ASSIGNED TASK: For the entries below, work out how many lines include the string "piece", then write only that number.

RECORDS FOR THIS EXERCISE:
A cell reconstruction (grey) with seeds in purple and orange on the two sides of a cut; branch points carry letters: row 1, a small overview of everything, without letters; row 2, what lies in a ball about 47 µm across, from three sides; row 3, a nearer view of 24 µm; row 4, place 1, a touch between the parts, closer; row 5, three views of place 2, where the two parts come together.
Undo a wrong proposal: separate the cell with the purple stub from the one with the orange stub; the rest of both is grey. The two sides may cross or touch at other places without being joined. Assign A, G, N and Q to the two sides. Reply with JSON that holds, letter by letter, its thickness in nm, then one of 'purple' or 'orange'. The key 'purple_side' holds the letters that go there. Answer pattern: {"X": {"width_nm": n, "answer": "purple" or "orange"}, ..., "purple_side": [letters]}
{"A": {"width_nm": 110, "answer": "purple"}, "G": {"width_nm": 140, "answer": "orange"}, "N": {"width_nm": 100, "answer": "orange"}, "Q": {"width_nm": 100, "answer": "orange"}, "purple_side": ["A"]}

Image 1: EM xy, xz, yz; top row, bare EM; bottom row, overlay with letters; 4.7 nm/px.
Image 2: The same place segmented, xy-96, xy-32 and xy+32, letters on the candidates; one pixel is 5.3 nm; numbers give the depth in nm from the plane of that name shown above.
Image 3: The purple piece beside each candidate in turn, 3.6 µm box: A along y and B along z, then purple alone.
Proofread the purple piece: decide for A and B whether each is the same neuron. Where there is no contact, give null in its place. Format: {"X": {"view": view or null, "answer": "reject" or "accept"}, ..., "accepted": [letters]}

EXERCISE RESULT: 2